Collected data:

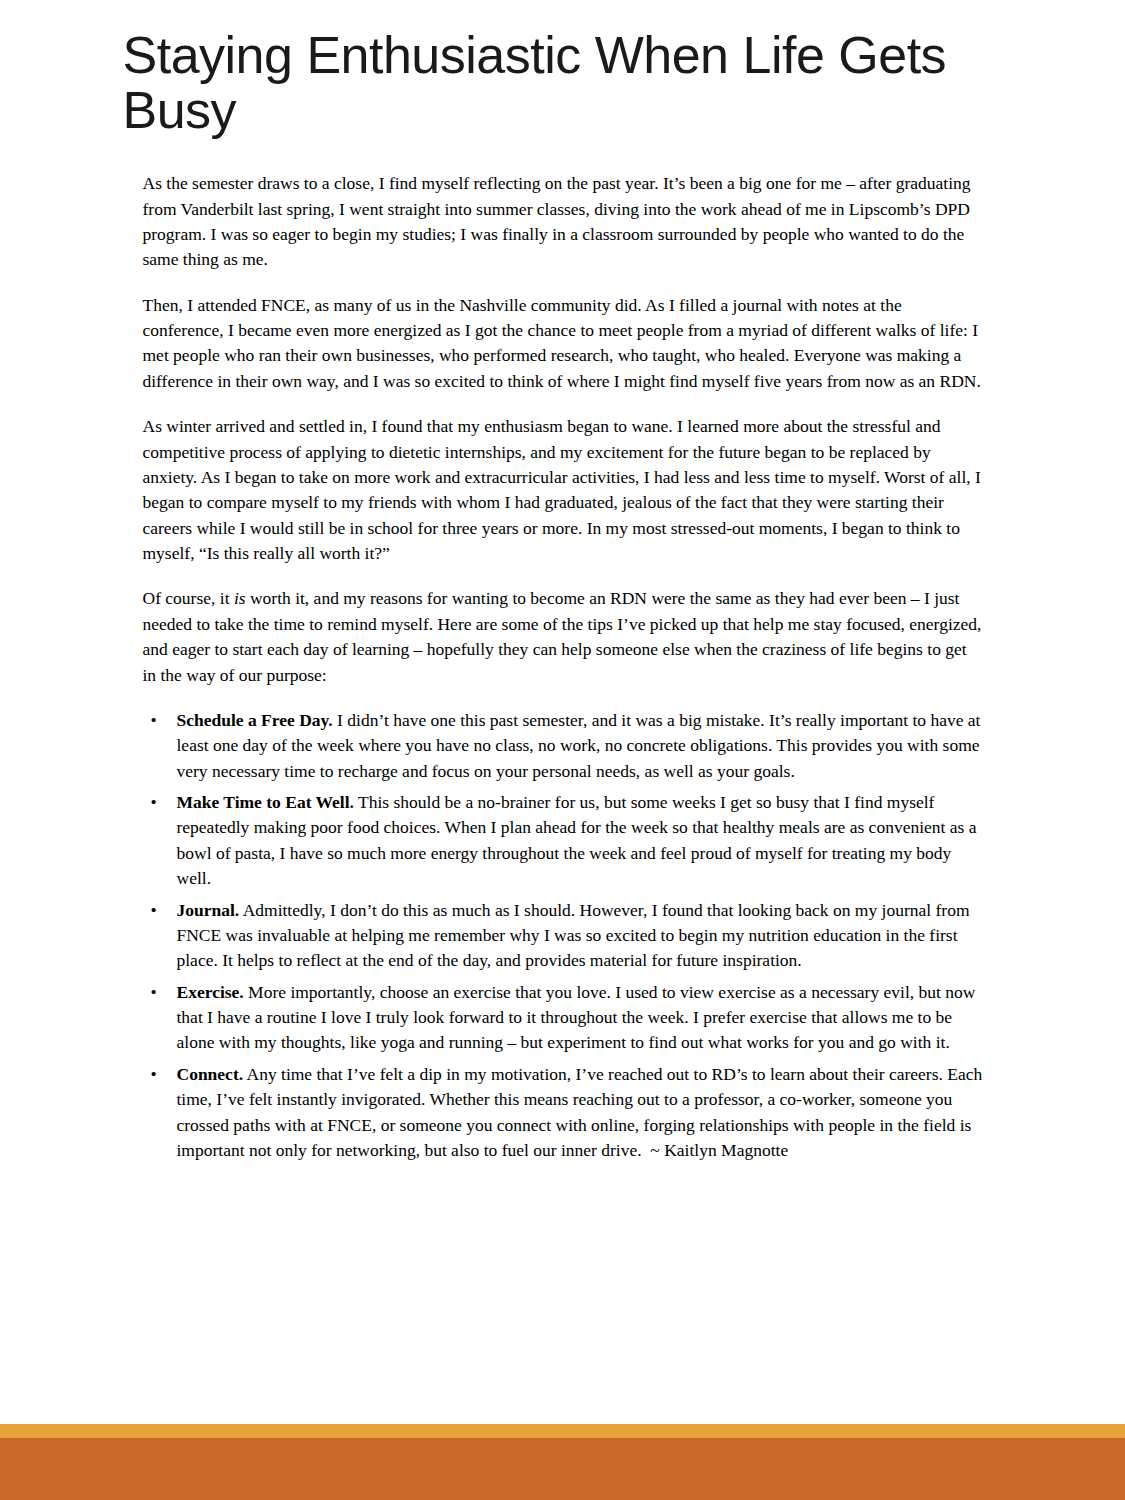Staying Enthusiastic When Life Gets Busy
As the semester draws to a close, I find myself reflecting on the past year. It’s been a big one for me – after graduating from Vanderbilt last spring, I went straight into summer classes, diving into the work ahead of me in Lipscomb’s DPD program. I was so eager to begin my studies; I was finally in a classroom surrounded by people who wanted to do the same thing as me.
Then, I attended FNCE, as many of us in the Nashville community did. As I filled a journal with notes at the conference, I became even more energized as I got the chance to meet people from a myriad of different walks of life: I met people who ran their own businesses, who performed research, who taught, who healed. Everyone was making a difference in their own way, and I was so excited to think of where I might find myself five years from now as an RDN.
As winter arrived and settled in, I found that my enthusiasm began to wane. I learned more about the stressful and competitive process of applying to dietetic internships, and my excitement for the future began to be replaced by anxiety. As I began to take on more work and extracurricular activities, I had less and less time to myself. Worst of all, I began to compare myself to my friends with whom I had graduated, jealous of the fact that they were starting their careers while I would still be in school for three years or more. In my most stressed-out moments, I began to think to myself, “Is this really all worth it?”
Of course, it is worth it, and my reasons for wanting to become an RDN were the same as they had ever been – I just needed to take the time to remind myself. Here are some of the tips I’ve picked up that help me stay focused, energized, and eager to start each day of learning – hopefully they can help someone else when the craziness of life begins to get in the way of our purpose:
Schedule a Free Day. I didn’t have one this past semester, and it was a big mistake. It’s really important to have at least one day of the week where you have no class, no work, no concrete obligations. This provides you with some very necessary time to recharge and focus on your personal needs, as well as your goals.
Make Time to Eat Well. This should be a no-brainer for us, but some weeks I get so busy that I find myself repeatedly making poor food choices. When I plan ahead for the week so that healthy meals are as convenient as a bowl of pasta, I have so much more energy throughout the week and feel proud of myself for treating my body well.
Journal. Admittedly, I don’t do this as much as I should. However, I found that looking back on my journal from FNCE was invaluable at helping me remember why I was so excited to begin my nutrition education in the first place. It helps to reflect at the end of the day, and provides material for future inspiration.
Exercise. More importantly, choose an exercise that you love. I used to view exercise as a necessary evil, but now that I have a routine I love I truly look forward to it throughout the week. I prefer exercise that allows me to be alone with my thoughts, like yoga and running – but experiment to find out what works for you and go with it.
Connect. Any time that I’ve felt a dip in my motivation, I’ve reached out to RD’s to learn about their careers. Each time, I’ve felt instantly invigorated. Whether this means reaching out to a professor, a co-worker, someone you crossed paths with at FNCE, or someone you connect with online, forging relationships with people in the field is important not only for networking, but also to fuel our inner drive. ~ Kaitlyn Magnotte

» **EXERCISE REQUIREMENTS**:
Exactly the lines from the start of the entries above through the line with "Then, I attended" should be reproduced, and nothing else; drop the pictures.

» **OUTPUT**:
Staying Enthusiastic When Life Gets Busy
As the semester draws to a close, I find myself reflecting on the past year. It’s been a big one for me – after graduating from Vanderbilt last spring, I went straight into summer classes, diving into the work ahead of me in Lipscomb’s DPD program. I was so eager to begin my studies; I was finally in a classroom surrounded by people who wanted to do the same thing as me.
Then, I attended FNCE, as many of us in the Nashville community did. As I filled a journal with notes at the conference, I became even more energized as I got the chance to meet people from a myriad of different walks of life: I met people who ran their own businesses, who performed research, who taught, who healed. Everyone was making a difference in their own way, and I was so excited to think of where I might find myself five years from now as an RDN.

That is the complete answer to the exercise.